To date, Lufthansa has equipped 65 long-haul aircraft with Internet in concert with partner Panasonic Avionics. But it is eager to bring the service to the new “Queen of the Skies”, its 747-8Is as well as its Airbus A380s.
Equipage of Lufthansa’s new 747-8Is is expected to begin by the end of the year “with the first STC on aircraft number six”, Lufthansa consumer services consultant and contractor Sabine Hierschbiel told the APEX editor’s blog yesterday during a special ‘Passenger Experience’ day held in advance of today’s inaugural flight. “Once we have the STC we will be able to retrofit the [other] 747-8s.” Lufthansa Technik handles all the retrofits.
Unfortunately, she says, Lufthansa must wait longer to connect its A380s. Earlier this year, Airbus agreed to ultimately make Panasonic’s eXConnect Internet system linefit offerable on the A380, but the process will take time.

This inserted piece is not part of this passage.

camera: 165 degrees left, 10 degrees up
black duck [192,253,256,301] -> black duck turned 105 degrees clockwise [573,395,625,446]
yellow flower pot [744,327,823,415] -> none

“We’re still waiting for it [STC for the A380] so by the end of next year, we hopefully will be able to retrofit the A380s as well,” says Hierschbiel. “For Lufthansa it’s important to offer a connectivity service like you find on the ground on the complete fleet because it’s not explainable to a customer why a brand new aircraft like an A380 would not have such a service if you have it on all other kinds of aircraft so that was one of the main drivers.”

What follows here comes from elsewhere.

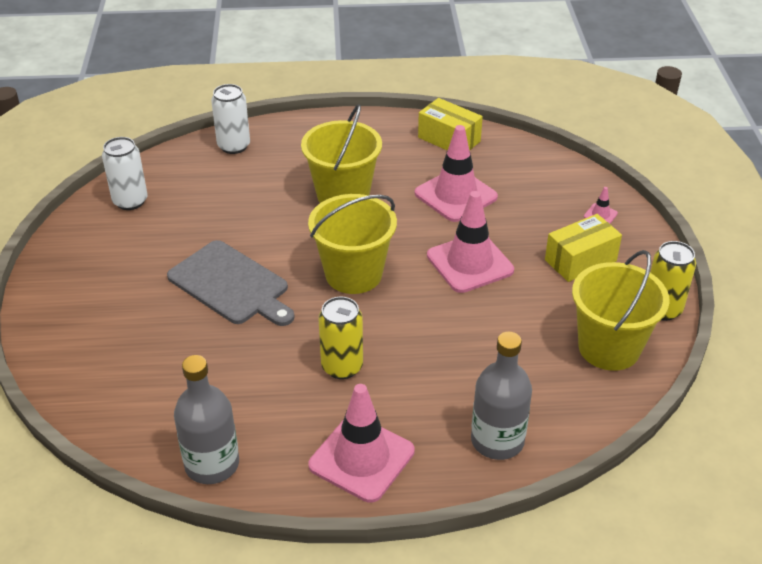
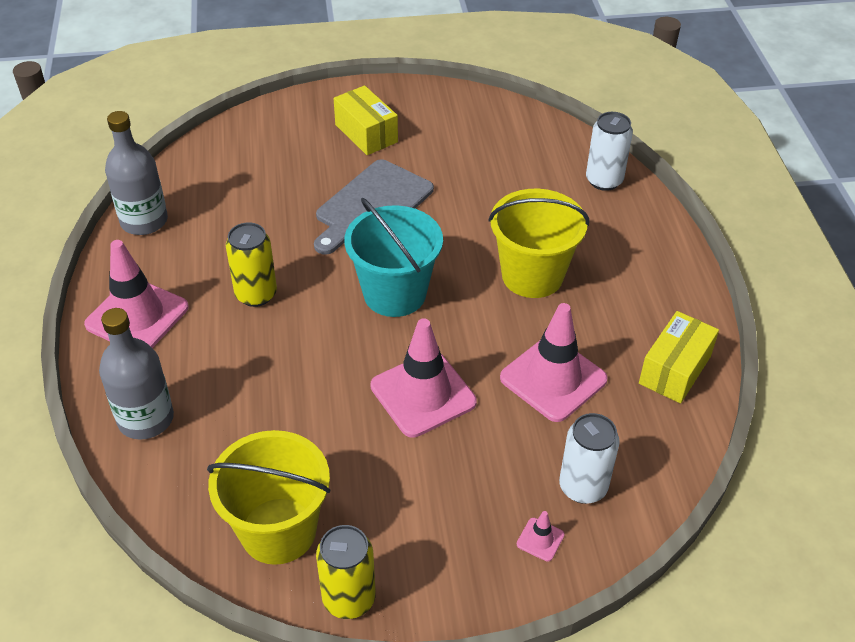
camera: 85 degrees right, 5 degrees up
white can [102,137,148,210] -> white can moved to [559,413,620,504]
yellow bucket [308,194,397,294] -> turquoise bucket [344,197,443,317]
yellow box [545,214,622,282] -> yellow box moved to [334,85,398,155]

She reports that the service, dubbed FlyNet by Lufthansa, “is working very well. Our passengers are quite happy with it. We get only good recommendations. We know certain routes, very far north, you come to a point where connectivity is not efficient any more. But I think the service overall is very much appreciated and we get much more requests from our customers as to why the fleet is not completed today and why it takes longer. But I think with 65 long-haul aircraft we have the largest Internet connectivity [long-haul] fleet in the world and that is already a good thing.”

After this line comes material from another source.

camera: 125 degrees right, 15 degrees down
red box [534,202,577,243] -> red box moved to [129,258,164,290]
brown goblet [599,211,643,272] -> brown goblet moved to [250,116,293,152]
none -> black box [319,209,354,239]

Is there enough bandwidth to satiate passengers? “This is something that needs to be validated by Panasonic. Our expectation is that we have a minimum requirement for our customers and in a way that is something for Panasonic to fulfil because for us it is very important that a customer receives what we promise them as a service. We know it’s not going to be like Wi-Fi on the ground, we’re not going to be able to match this, because you have other circumstances like [Ku-band] satellite hopping…but nevertheless, we have set certain expectations of Panasonic and they will do whatever they can to fulfil them.”
Meanwhile, Lufthansa’s IFE service now includes a first integrated live TV channel – Sports 24. The signal is transmitted directly on board by satellite via the FlyNet broadband service and from there to the entertainment system. Unlike the Internet, this service – which is already available on three recently delivered Airbus A330s – is free of charge for passengers.
By August Lufthansa will extend the IPTV channel to the wireless “so when the Olympics start we will have it on all Wi-Fi-enabled aircraft so you can have it free of charge through the portal”, says Hierschbiel.
Mobile connectivity, via Panasonic’s partner AeroMobile, will be offered as soon as possible. “We’re waiting for the STC,” says the Lufthansa executive. Voice will be deactivated, however, “because our passengers are telling us they don’t want to have it”.